As you can see, the HC2 variance tends to be conservative—as the bias is positive—and is consistent, converging to the true value as the sample size increases. The classical error, while also converging, will never have zero bias and the bias is negative, underestimating the variance of the coefficients.
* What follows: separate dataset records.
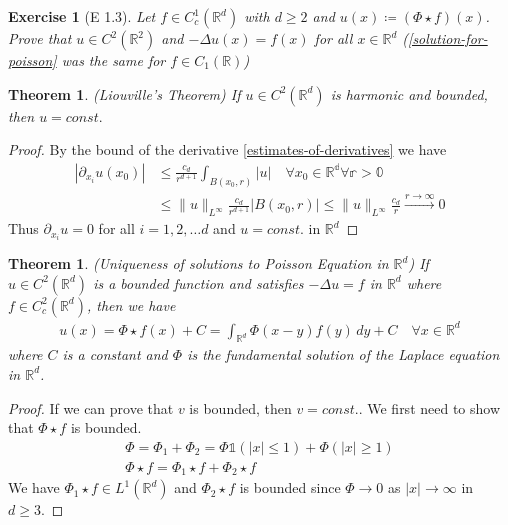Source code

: \documentclass{report}
\theoremstyle{tommy}
\newtheorem{thm}[defn]{Theorem}
\newtheorem{ex}[defn]{Exercise}
\begin{document}
\begin{ex}[E 1.3]
  Let \(f \in C_c^1(\mathbb{R}^d)\) with \(d \ge 2\) and \(u(x) \coloneqq (\Phi \star f)(x)\). Prove that \(u \in C^2(\mathbb{R}^2)\) and \(- \Delta u(x) = f(x)\) for all \(x \in \mathbb{R}^d\) (\ref{solution-for-poisson} was the same for \(f \in C_1(\mathbb{R})\))
\end{ex}

\begin{thm} (Liouville's Theorem) 
  If \(u \in C^2(\mathbb{R}^d)\) is harmonic and bounded, then \(u = const.\)
\end{thm}

\begin{proof}
  By the bound of the derivative \ref{estimates-of-derivatives} we have
  \begin{align*}
    |\partial_{x_i} u(x_0)| 
    &\le \frac{c_d}{r^{d+1}} \int_{B(x_0, r)} |u| \quad \forall x_0 \in \mathbb{{R}^d \forall r > 0} \\
    &\le \|u\|_{L^\infty} \frac{c_d}{r^{d+1}} |B(x_0, r)| \le \|u\|_{L^\infty} \frac{c_d}{r} \xrightarrow{r \to \infty} 0
  \end{align*}
  Thus \(\partial_{x_i} u = 0\) for all \(i = 1, 2, \dots d\) and \(u = const.\) in \(\mathbb{R}^d\)
\end{proof}

\begin{thm} (Uniqueness of solutions to Poisson Equation in \(\mathbb{R}^d\))
  If \(u \in C^2(\mathbb{R}^d)\) is a bounded function and satisfies \(- \Delta u = f\) in \(\mathbb{R}^d\) where \(f \in C_c^2(\mathbb{R}^d)\), then we have
  \begin{align*}
    u(x) = \Phi \star f(x) + C = \int_{\mathbb{R}^d} \Phi(x-y)f(y) \, dy + C \quad \forall x \in \mathbb{R}^d
  \end{align*}
  where \(C\) is a constant and \(\Phi\) is the fundamental solution of the Laplace equation in \(\mathbb{R}^d\).
\end{thm}

\begin{proof}
  If we can prove that \(v\) is bounded, then \(v = const.\). We first need to show that \(\Phi \star f\) is bounded.
  \begin{align*}
    \Phi = \Phi_1 + \Phi_2 = \Phi \mathbb{1}(|x| \le 1) + \Phi(|x| \ge 1) \\
    \Phi \star f = \Phi_1 \star f + \Phi_2 \star f
  \end{align*}
  We have \(\Phi_1 \star f \in L^1(\mathbb{R}^d)\) and \(\Phi_2 \star f\) is bounded since \(\Phi \to 0\)  as \(|x| \to \infty\)  in \(d \ge 3\).
\end{proof}
\end{document}
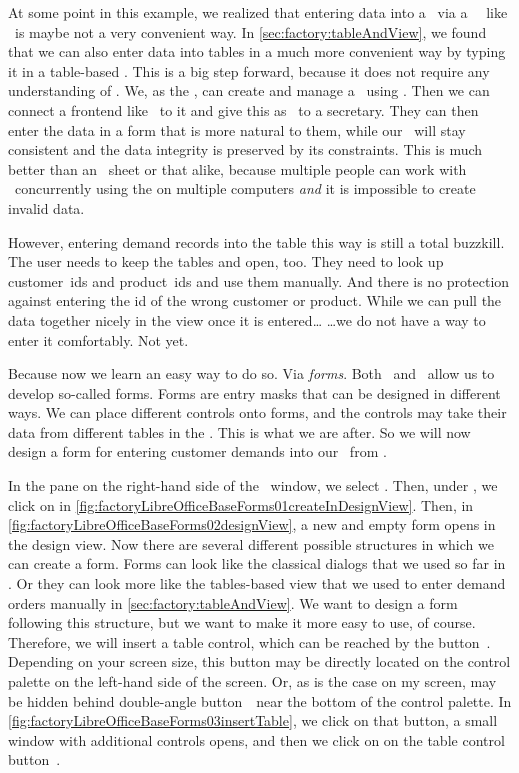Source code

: %
%
At some point in this example, we realized that entering data into a \db\ via a \sql\ \client\ like \psql\ is maybe not a very convenient way.
In \cref{sec:factory:tableAndView}, we found that we can also enter data into tables in a much more convenient way by typing it in a table-based .
This is a big step forward, because it does not require any understanding of \sql.
We, as the , can create and manage a \db\ using \sql.
Then we can connect a frontend like \libreofficeBase\ to it and give this as \client\ to a secretary.
They can then enter the data in a form that is more natural to them, while our \db\ will stay consistent and the data integrity is preserved by its constraints.
This is much better than an \microsoftExcel\ sheet or that alike, because multiple people can work with \db\ concurrently using the  on multiple computers \emph{and} it is impossible to create invalid data.

However, entering demand records into the  table this way is still a total buzzkill.
The user needs to keep the tables  and  open, too.
They need to look up customer~ids and product~ids and use them manually.
And there is no protection against entering the id of the wrong customer or product.
While we can pull the data together nicely in the view  once it is entered{\dots}
{\dots}we do not have a way to enter it comfortably.
Not yet.

Because now we learn an easy way to do so.
Via \emph{forms}.
Both \microsoftAccess\ and \libreofficeBase\ allow us to develop so-called forms.
Forms are entry masks that can be designed in different ways.
We can place different controls onto forms, and the controls may take their data from different tables in the \db.
This is what we are after.
So we will now design a form for entering customer demands into our \db\ from \libreofficeBase.

In the  pane on the right-hand side of the \libreofficeBase\ window, we select .
Then, under , we  click on  in \cref{fig:factoryLibreOfficeBaseForms01createInDesignView}.
Then, in \cref{fig:factoryLibreOfficeBaseForms02designView}, a new and empty form opens in the design view.
Now there are several different possible structures in which we can create a form.
Forms can look like the classical dialogs that we used so far in \libreoffice.
Or they can look more like the tables-based view that we used to enter demand orders manually in \cref{sec:factory:tableAndView}.
We want to design a form following this structure, but we want to make it more easy to use, of course.
Therefore, we will insert a table control, which can be reached by the button~\libreOfficeBaseTable.
Depending on your screen size, this button may be directly located on the control palette on the left-hand side of the screen.
Or, as is the case on my screen, may be hidden behind double-angle button~\libreOfficeBaseMore\ near the bottom of the control palette.
In \cref{fig:factoryLibreOfficeBaseForms03insertTable}, we click on that button, a small window with additional controls opens, and then we click on on the table control button~\libreOfficeBaseTable.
HC1 and HC2 in small samples

The default variance estimator in estimatr is the HC2, rather than HC1 estimator (Stata’s default). We do this for several reasons, one of which is HC2 outperforming HC1 in small sample sizes. Let’s test this by comparing HC2 and HC1 over some small sample sizes, and plot the bias of each estimator across 40 datasets per sample size.

datasets <- 40
# Generate several fixed datasets per N
Ns <- rep(c(15, 25, 50), each = datasets)
diags_hc <- vector("list", length(Ns))

set.seed(42)
for (i in seq_along(Ns)) {
  dat <- fabricate(
    N = Ns[i],
    x = rnorm(N),
    noise_var = 1 + (x - min(x))^2
  )
  des <- fixed_dat_het_design_temp(dat, se_types = c("HC1", "HC2"))
  diags_hc[[i]] <- diagnose_design(
    des,
    sims = 200,
    diagnosands = my_diagnosands,
    bootstrap = FALSE
  )$diagnosands
  diags_hc[[i]]$N <- Ns[i]
}

In small datasets, HC1 variance estimates suffers from greater downward bias than HC2 variance estimates.